TERJEBAK DI KURIKULUM
MODERAT DAN PLURAL
Laporan koran bahasa Inggris tersebut adalah reportase mereka terhadap hasil
survei PPIM-UIN (Pusat Pengkajian Islam dan Masyarakat Universitas Islam Negeri
(PPIM-UIN0 Syarif Hidayatullah Jakarta). Survei PPIM-UIN Jakarta itu juga
menunjukkan bahwa sebanyak 62,4 persen guru agama (termasuk dari kalangan NU
dan Muhammdiyah), menolak untuk mengangkat pemimpin non-Muslim. Survei juga
menunjukkan, 68.6 persen guru agama menentang diangkatnya orang non-Muslim
sebagai kepala sekolah mereka; dan sebanyak 33,8 persen menolak kehadiran guru
non-Muslim di lingkunga mereka juga cukup besar, yakni 73,1 persen. Sementara
itu, ada 85,6 persen guru agama yang melarang murid mereka untuk ikut merayakan
apa yang dipersepsikan sebagai “Tradisi Barat”. Begitu juga ada 87 persen yang
mengajurkan muridnya untuk tidak mempelajari agama-agama lain; dan 48 persennya
lebih menyukai pemisahan murid laki-laki dan wanita dalam kelas yang berbeda.
Anda mujngkin tidak begitu kaget dengan hasil survei di atas, tapi coba renungkan
komentar dan analisis Direktur PPIM-UIN Jakarta, pihak yang punya hajat
terhadap survei tersebut. Menurut Dr. jajat Burhanudin, hasil survei ini
menunjukkan bahwa NU dan Muhammadiyah telah gagal menanamkan nilai-nilai
moderat ke kalangan akar rumput. Menurutnya, moderatisme dan pluralisme hanya
dipeluk oleh kalangan elite mereka. Ia juga mengaku takut bahwa fenomena
semacam ini telah memberikan konstribusi dalam meningkatkan radikalisme dan
bahkan terorisme di negeri kita.
Merenungi kesimpulan Direktur PPIM-UIN Jakarta membawa misi besar untuk
merombak pola pikir pada guru agama di masa depan. Mereka diharapkan agar
menjadi pluralis, tidak konservatif, tidak radikal. Mereka nantinya harus mau
menerima pemimpin non-Muslim, menerima guru non-Muslim, menolak penerapan
syariah, mendukung hak murtad, mendukung perayaan-perayaan model Barat, dan
sebagainya. Itulah yang disebut oleh Direktur PPIM-UIN Jakarta itu sebagai
jenis Islam Moderen, Islam pluralis, Islam Nusantara, atau
entah jenis Islam apa lagi. Yang penting jenis Islam yang baru nanti harus
mendapat ridho dari negara-negara Barat yang menjadi donatur penting dari
lembaga-lembaga sejenis tersebut.
Sebangun dengan visi penelitian PPIN-UIN Jakarta, Harian Republika (3/12/2005)
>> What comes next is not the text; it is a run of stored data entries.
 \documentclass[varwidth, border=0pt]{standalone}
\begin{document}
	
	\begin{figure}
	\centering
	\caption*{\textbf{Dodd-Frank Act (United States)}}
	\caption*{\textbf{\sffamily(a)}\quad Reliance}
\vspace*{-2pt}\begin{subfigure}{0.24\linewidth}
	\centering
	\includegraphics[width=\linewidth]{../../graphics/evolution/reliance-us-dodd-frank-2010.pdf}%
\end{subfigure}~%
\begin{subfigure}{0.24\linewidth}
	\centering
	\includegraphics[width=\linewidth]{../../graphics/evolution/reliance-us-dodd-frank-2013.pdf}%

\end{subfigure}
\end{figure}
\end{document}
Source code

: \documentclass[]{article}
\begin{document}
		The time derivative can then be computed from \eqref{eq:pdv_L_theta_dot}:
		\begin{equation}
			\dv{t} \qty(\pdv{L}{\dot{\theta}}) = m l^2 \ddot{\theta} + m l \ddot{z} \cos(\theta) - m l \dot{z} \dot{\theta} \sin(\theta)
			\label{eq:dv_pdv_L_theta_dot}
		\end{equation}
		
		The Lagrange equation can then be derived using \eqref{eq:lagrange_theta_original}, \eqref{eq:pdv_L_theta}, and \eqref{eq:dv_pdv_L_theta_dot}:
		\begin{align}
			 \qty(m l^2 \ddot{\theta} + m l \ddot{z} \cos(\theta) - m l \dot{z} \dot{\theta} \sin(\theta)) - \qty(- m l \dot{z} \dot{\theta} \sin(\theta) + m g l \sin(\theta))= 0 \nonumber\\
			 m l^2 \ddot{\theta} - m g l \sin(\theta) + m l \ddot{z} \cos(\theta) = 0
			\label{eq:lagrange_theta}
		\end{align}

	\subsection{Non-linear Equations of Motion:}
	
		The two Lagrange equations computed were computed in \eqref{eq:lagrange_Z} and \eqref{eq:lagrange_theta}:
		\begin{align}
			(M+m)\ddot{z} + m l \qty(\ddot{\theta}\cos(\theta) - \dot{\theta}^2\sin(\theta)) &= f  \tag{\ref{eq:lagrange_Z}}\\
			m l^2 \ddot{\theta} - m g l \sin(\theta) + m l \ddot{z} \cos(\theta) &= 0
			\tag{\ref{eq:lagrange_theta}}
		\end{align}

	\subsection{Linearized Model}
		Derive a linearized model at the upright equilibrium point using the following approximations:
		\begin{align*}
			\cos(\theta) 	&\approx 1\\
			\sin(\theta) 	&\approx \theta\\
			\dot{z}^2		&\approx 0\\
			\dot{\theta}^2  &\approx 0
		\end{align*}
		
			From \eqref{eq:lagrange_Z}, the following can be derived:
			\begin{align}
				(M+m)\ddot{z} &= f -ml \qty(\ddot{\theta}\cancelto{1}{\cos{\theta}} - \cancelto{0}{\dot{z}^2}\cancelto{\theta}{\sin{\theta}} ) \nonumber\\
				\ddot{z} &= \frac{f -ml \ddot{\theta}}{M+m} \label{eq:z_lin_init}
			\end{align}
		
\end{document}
pernah mengutip isi memo Menhas As Donald Rusmfeld terbitan 16 Oktober 2003
tentang visi ke depan Negara Paman Sam ini untuk dunia pendidikan di Indonesia
kiranya patut kita cermati: “AS perlu menciptakan tenaga donor untuk
mengubah kurikulum pendidikan Islam yang radikal menjadi moderat. Lembaga
pendidikan Islam bisa lebih cepat menumbuhkan teroris baru, lebih cepat
dibandingkan kemampuan As untuk menagkap atau membunuh mereka.”
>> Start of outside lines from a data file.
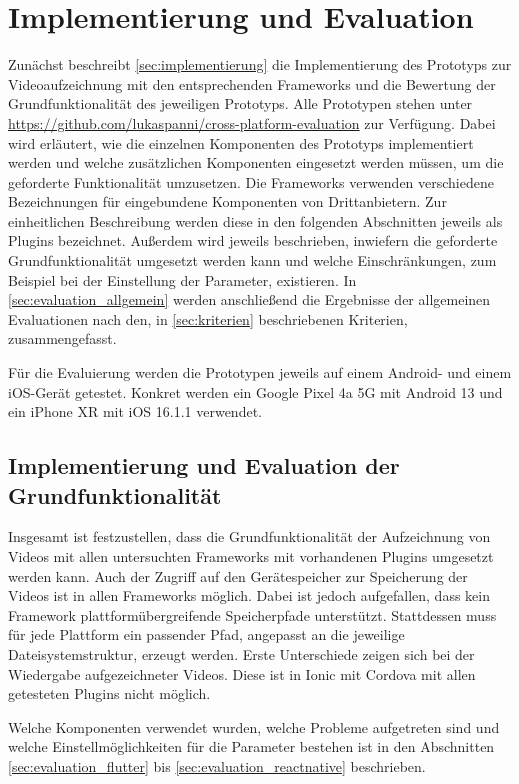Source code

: \chapter{Implementierung und Evaluation}
\label{ch:evaluation}

Zunächst beschreibt \autoref{sec:implementierung} die Implementierung des Prototyps zur Videoaufzeichnung mit den entsprechenden Frameworks und die Bewertung der Grundfunktionalität des jeweiligen Prototyps.
Alle Prototypen stehen unter \url{https://github.com/lukaspanni/cross-platform-evaluation} zur Verfügung.
Dabei wird erläutert, wie die einzelnen Komponenten des Prototyps implementiert werden und welche zusätzlichen Komponenten eingesetzt werden müssen, um die geforderte Funktionalität umzusetzen.
Die Frameworks verwenden verschiedene Bezeichnungen für eingebundene Komponenten von Drittanbietern.
Zur einheitlichen Beschreibung werden diese in den folgenden Abschnitten jeweils als Plugins bezeichnet.
Außerdem wird jeweils beschrieben, inwiefern die geforderte Grundfunktionalität umgesetzt werden kann und welche Einschränkungen, zum Beispiel bei der Einstellung der Parameter, existieren.
In \autoref{sec:evaluation_allgemein} werden anschließend die Ergebnisse der allgemeinen Evaluationen nach den, in \autoref{sec:kriterien} beschriebenen Kriterien, zusammengefasst.

Für die Evaluierung werden die Prototypen jeweils auf einem Android- und einem iOS-Gerät getestet.
Konkret werden ein Google Pixel 4a 5G mit Android 13 und ein iPhone XR mit iOS 16.1.1 verwendet. 

\section{Implementierung und Evaluation der Grundfunktionalität}
\label{sec:implementierung}

Insgesamt ist festzustellen, dass die Grundfunktionalität der Aufzeichnung von Videos mit allen untersuchten Frameworks mit vorhandenen Plugins umgesetzt werden kann.
Auch der Zugriff auf den Gerätespeicher zur Speicherung der Videos ist in allen Frameworks möglich.
Dabei ist jedoch aufgefallen, dass kein Framework plattformübergreifende Speicherpfade unterstützt.
Stattdessen muss für jede Plattform ein passender Pfad, angepasst an die jeweilige Dateisystemstruktur, erzeugt werden.
Erste Unterschiede zeigen sich bei der Wiedergabe aufgezeichneter Videos.
Diese ist in Ionic mit Cordova mit allen getesteten Plugins nicht möglich.

Welche Komponenten verwendet wurden, welche Probleme aufgetreten sind und welche Einstellmöglichkeiten für die Parameter bestehen ist in den Abschnitten \ref{sec:evaluation_flutter} bis \ref{sec:evaluation_reactnative} beschrieben.

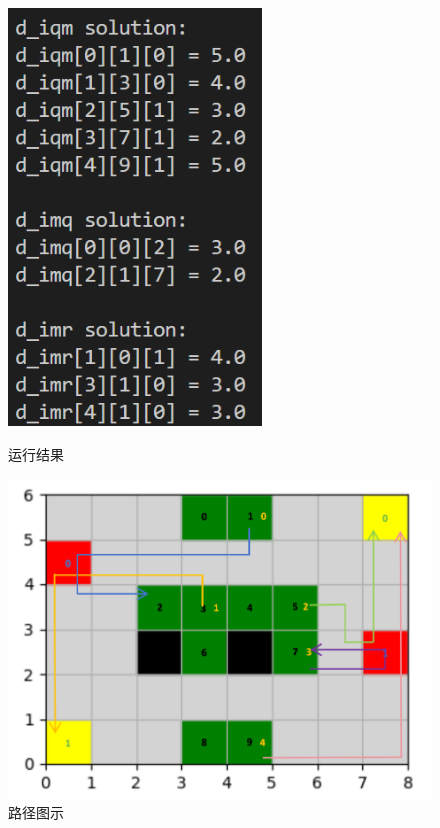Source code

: \documentclass[withoutpreface,bwprint]{thesis-config}
\begin{document}
\begin{figure}[!htbp]
    \centering
        \begin{minipage}[b]{0.4\linewidth}
            \centering
            \includegraphics[width=0.6\textwidth]{figures/result2.2.png}
            \caption{运行结果}
        \end{minipage}%
        \begin{minipage}[b]{0.58\linewidth}
            \centering
            \includegraphics[width=1\textwidth]{figures/2.2.png}
            \caption{路径图示}
        \end{minipage}
\end{figure}
\end{document}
Jangan kaget yaa…! Membaca sampul belakang jurnal RELIEF (jour of Religious
Issues) terbitan pusat studi Agama dan Lintas Budaya (CRCS) Universitas Gajah
Nada Yogyakarta edisi No. 2, Mei 2003 yang berisi kutipan wawancara dengan
prof. Dr. Machasin, guru besar UIN Yogya, yang menyatakan:”… kenapa kita ribut
menyalahkan orang ateis, bahwa ateis adalah musuh orang ber-Tuhan. Padahal
Tuhan sendiri atheis. Ia tidak ber-Tuhan.”